Brian Reeves was a caseworker at the San Saba State School, who received the initial complaint by Plaintiff. Defendant's uncontroverted evidence tends to show that Reeves contacted Karen Kenney to report the complaint and received legal guidance that led to Plaintiff's continued incarceration. Neither Reeves nor Kenney contacted any another individual regarding this decision.
Defendant's uncontroverted evidence tends to show that Mokarzel independently researched the complaint, drafted the letter and received approval from his supervisor. The letter was forwarded to Defendant's secretary who signed it and was then mailed to Ruben Martinez.
Plaintiff's remaining evidence is Defendant's deposition on July 24, 2006. The excerpts provided tend to show that Defendant had no knowledge of Plaintiff's confinement until the date of the deposition. Defendant was responsible for approximately twenty three (23) facilities, and nearly 9,000 youths, throughout the state of Texas and delegated several of his duties to the assistant deputy directors. Defendant's personal knowledge relating to the instant facts was attained in preparation of the instant case. Additionally, Defendant's opinion was made in terms of TYC general policy rather than specific application to the instant facts. None of the excerpts of Defendant's deposition show that Defendant had personal knowledge of Plaintiff at the time of the confinement. Further, the record lacks evidence that Defendant took affirmative acts to confine Plaintiff. Thus, the Court is of the opinion that Plaintiff has failed to present specific facts that support an essential element of his claim. Therefore, as Plaintiff has failed to establish a genuine issue of material fact as to one element of his claim, Defendant is entitled to summary judgment as a matter of law. See McKee, 877 F.2d at 414-15 (quoting Celotex, 477 U.S. at 317).
The facilities included institutions and half-way houses. The number of children included those in the facilities, half-way houses, and on parole.

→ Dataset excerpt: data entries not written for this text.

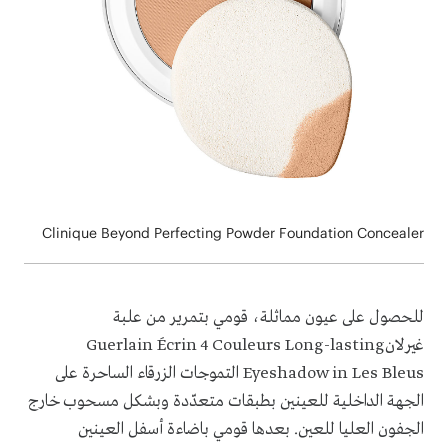
Clinique Beyond Perfecting Powder Foundation Concealer
للحصول على عيون مماثلة، قومي بتمرير
من علبة
غيرلان
Guerlain Écrin 4 Couleurs Long-lasting
Eyeshadow in Les Bleus
التموجات الزرقاء الساحرة على
الجهة الداخلية للعينين بطبقات متعدّدة وبشكل مسحوب خارج
الجفون العليا للعين. بعدها قومي ب
اضاءة أسفل العينين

Plaintiff's counsel asked Defendant if he had seen the documents relating to Plaintiff's incarceration before the instant case was filed. Defendant answered that he had not seen those documents, and his interpretations of the documents were formed after Plaintiff's incarceration.
CONCLUSION
For the reasons stated, the Court finds there is no genuine issue of material fact as to Plaintiff's § 1983 claims against Defendant. Plaintiff's fails to produce competent summary judgment evidence that Defendant's conduct caused Plaintiff's injury. Plaintiff's Response consists of purely conclusory allegations and speculations, and does not produce specific facts which could give rise to a genuine issue of material fact. Therefore, the Court finds that Defendant Steven Robinson, in his individual capacity, is entitled to judgment as a matter of law on all of Plaintiff's claims.
Accordingly, IT IS HEREBY ORDERED that Defendant Steven Robinson's "Motion For Summary Judgment And Brief In Support" is GRANTED. IT IS FURTHER ORDERED that all other pending motions, if any, are DENIED AS MOOT.